Stoke feeling buoyant as Arsenal sink quickly
STOKE (3) vs ARSENAL (1)
ARSENAL manager Arsene Wenger admits his side have lost their edge after Stoke extinguished their faintest of title hopes and opened the door for Manchester City to grab third place.
Goals from Kenwyne Jones, former Gunner Jemaine Pennant and Jonathan Walters heaped misery on the visitors and set themselves up perfectly for Saturday’s FA Cup final.
Robin van Persie pulled one back but could not prevent Arsenal succumbing to their seventh league defeat of the campaign with some shambolic defending and toothless attacking.

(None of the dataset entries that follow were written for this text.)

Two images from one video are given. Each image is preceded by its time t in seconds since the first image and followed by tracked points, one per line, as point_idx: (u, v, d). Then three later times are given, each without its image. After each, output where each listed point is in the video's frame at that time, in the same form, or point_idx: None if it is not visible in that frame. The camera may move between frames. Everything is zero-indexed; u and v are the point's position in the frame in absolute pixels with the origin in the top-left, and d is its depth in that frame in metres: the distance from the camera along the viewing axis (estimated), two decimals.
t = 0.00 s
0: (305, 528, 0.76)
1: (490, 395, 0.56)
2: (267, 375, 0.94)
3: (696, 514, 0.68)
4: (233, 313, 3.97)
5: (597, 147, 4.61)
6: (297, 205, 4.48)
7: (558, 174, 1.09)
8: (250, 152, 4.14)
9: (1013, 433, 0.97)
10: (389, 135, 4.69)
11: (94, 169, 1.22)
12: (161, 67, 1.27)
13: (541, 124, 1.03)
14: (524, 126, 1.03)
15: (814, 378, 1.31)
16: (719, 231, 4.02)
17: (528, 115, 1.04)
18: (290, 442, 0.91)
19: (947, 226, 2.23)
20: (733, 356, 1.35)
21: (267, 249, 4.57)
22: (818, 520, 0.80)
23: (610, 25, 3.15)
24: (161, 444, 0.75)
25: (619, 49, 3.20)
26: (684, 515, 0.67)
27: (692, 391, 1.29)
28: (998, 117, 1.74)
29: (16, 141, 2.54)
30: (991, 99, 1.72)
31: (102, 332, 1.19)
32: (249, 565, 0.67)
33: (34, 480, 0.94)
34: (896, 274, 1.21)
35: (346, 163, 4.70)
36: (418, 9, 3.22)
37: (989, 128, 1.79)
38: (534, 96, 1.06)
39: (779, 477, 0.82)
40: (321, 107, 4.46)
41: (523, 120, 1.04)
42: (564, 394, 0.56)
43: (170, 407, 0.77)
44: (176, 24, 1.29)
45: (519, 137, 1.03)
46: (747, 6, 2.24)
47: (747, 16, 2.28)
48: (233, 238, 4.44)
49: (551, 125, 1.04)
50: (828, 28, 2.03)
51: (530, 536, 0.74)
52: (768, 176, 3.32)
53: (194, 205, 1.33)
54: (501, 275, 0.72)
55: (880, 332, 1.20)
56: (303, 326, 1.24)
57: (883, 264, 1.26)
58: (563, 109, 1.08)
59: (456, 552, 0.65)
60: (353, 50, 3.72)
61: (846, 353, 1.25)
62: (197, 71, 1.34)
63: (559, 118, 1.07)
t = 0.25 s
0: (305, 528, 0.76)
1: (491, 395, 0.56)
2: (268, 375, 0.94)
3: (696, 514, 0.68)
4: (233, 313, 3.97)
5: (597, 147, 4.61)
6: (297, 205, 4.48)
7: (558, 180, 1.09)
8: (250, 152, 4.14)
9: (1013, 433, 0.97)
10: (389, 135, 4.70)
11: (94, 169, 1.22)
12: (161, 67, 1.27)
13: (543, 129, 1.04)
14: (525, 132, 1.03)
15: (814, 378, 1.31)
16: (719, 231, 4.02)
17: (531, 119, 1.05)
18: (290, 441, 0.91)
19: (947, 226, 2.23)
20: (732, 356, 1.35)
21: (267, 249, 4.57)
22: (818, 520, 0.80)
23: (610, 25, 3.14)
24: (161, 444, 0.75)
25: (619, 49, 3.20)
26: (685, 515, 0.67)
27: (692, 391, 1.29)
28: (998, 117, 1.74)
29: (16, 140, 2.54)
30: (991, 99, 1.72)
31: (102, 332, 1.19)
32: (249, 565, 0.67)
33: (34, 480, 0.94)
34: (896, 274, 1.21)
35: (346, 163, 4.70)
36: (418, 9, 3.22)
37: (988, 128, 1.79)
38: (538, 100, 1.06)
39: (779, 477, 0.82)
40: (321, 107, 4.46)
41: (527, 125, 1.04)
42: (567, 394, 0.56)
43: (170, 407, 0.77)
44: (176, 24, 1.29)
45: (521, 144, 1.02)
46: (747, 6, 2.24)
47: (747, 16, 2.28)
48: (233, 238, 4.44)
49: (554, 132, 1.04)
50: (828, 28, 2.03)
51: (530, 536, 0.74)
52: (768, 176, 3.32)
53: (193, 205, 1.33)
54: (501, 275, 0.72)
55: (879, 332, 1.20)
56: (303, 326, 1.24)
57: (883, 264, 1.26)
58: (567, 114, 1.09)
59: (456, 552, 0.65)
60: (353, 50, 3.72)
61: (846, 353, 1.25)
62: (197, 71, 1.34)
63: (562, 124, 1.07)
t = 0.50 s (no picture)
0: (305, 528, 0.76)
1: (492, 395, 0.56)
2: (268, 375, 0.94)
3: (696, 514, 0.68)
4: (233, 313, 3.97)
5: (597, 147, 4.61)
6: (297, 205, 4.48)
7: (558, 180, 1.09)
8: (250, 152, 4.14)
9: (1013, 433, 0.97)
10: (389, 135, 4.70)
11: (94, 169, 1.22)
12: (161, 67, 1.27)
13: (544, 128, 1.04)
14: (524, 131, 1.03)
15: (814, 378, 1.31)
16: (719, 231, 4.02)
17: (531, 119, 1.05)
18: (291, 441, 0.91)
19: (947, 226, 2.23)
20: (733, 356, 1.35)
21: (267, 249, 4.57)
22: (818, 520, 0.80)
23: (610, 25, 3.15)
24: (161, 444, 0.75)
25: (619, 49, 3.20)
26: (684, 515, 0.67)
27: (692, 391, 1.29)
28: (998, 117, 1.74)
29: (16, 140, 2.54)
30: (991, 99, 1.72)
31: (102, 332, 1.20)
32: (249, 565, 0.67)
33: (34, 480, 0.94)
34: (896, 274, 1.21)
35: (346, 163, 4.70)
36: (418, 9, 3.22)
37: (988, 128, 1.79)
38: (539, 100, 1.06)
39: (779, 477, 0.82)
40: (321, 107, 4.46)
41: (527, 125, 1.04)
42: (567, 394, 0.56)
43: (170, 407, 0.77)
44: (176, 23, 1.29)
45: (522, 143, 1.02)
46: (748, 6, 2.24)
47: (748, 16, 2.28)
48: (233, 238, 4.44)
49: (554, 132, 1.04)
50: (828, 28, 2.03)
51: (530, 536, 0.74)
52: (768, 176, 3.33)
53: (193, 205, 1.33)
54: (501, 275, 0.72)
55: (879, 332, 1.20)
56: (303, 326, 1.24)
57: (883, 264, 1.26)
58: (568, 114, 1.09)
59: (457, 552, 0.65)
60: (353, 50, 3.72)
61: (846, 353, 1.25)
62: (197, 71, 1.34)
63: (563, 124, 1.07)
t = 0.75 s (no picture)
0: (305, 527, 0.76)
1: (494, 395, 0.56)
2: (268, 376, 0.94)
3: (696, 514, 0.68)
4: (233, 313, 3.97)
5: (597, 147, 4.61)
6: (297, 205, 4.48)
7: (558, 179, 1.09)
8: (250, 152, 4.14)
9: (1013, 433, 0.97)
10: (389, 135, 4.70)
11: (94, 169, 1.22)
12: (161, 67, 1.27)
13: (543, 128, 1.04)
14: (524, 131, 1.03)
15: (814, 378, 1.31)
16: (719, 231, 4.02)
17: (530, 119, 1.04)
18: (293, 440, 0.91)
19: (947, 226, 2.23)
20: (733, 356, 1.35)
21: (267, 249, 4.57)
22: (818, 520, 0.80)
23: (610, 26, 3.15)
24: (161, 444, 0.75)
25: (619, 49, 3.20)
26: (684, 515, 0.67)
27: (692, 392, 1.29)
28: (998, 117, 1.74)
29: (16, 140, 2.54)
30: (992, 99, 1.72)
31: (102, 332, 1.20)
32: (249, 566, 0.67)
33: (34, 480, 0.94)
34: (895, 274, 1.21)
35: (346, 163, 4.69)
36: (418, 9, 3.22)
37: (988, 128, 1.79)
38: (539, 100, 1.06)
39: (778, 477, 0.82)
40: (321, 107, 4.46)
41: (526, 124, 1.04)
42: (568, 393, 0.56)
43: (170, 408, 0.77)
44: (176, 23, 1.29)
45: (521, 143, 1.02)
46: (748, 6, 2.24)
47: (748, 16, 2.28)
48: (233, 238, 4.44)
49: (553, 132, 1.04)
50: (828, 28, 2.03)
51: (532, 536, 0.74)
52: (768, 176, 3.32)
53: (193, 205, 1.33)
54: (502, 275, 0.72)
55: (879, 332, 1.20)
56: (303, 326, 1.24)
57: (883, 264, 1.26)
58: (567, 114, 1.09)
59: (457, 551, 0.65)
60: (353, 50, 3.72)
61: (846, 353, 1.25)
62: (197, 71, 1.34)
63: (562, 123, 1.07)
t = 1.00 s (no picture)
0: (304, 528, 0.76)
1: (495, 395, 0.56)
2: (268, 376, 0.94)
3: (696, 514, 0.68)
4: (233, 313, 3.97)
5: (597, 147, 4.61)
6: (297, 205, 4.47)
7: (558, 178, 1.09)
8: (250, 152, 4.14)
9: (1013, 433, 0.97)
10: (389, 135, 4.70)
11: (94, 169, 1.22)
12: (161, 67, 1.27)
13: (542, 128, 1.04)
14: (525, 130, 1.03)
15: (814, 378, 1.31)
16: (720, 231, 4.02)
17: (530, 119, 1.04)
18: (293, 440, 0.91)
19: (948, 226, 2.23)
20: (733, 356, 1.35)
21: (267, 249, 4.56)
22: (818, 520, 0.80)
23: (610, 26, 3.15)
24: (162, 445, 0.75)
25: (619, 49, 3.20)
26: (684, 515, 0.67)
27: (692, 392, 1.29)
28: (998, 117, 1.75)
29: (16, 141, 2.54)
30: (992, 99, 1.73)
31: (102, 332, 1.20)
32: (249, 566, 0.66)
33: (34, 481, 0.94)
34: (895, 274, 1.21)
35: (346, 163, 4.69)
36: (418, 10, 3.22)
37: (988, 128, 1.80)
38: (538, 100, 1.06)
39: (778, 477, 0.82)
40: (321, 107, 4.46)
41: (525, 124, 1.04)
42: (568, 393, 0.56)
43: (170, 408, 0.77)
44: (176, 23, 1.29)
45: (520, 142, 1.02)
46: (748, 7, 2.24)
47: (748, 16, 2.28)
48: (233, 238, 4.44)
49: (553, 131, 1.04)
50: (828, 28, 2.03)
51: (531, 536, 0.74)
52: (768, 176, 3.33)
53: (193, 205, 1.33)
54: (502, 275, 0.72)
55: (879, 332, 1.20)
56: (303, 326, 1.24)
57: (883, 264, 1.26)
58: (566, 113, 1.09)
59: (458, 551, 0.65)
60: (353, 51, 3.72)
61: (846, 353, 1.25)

“Something has gone [and] you could see that today,” said Wenger. “This team has done well overall this season. This is not the best moment to analyse after a disappointing game.
“The competitive level of Stoke was higher than ours. That’s the Premier League. If you do not turn up with the same competitive spirit in every game you can lose games everywhere.”
Wenger was left despairing as his side shipped more goals from set pieces, calling his defence “naive”.
“We have conceded, I think, 21 from set-pieces and only 17 in open play. Less than anybody else in open play [but] we have been caught on set-pieces,” he added.
“It is the easiest thing to correct in the game but you still must understand the flight of the ball and want to be first to the ball.”
Arsenal started the afternoon aiming to move three points from the summit, but ended the day nine points adrift with City worryingly close – only five points behind but with a game in hand. Stoke took the lead after 28 minutes when Arsenal’s back line failed to clear a free kick and Kenwyne Jones evaded Johan Djourou’s attentions to bundle in the opener.
Pennant doubled Stoke’s lead on 40 minutes, stealing possession, running at Arsenal’s defence and looping a deflected shot beyond Wojciech Szczesny.
Arsenal reduced the arrears on 81 minutes when Van Persie held off two challenges before firing a right foot shot under Begovic from the edge of the area for his eighth successive goal way from home. The fightback was shortlived, however, as within a minute Walters capitalised on a Djourou mistake to fire the Potters up to eighth place.
Stoke manager Tony Pulis hailed his team’s professionalism amid the distraction of a trip to Wembley where they will face Manchester City.
Pulis said: “The biggest compliment I can pay our players is that with a cup final only six days away their attitude and commitment to trying to win a game was 110 per cent and that speaks volumes for them.”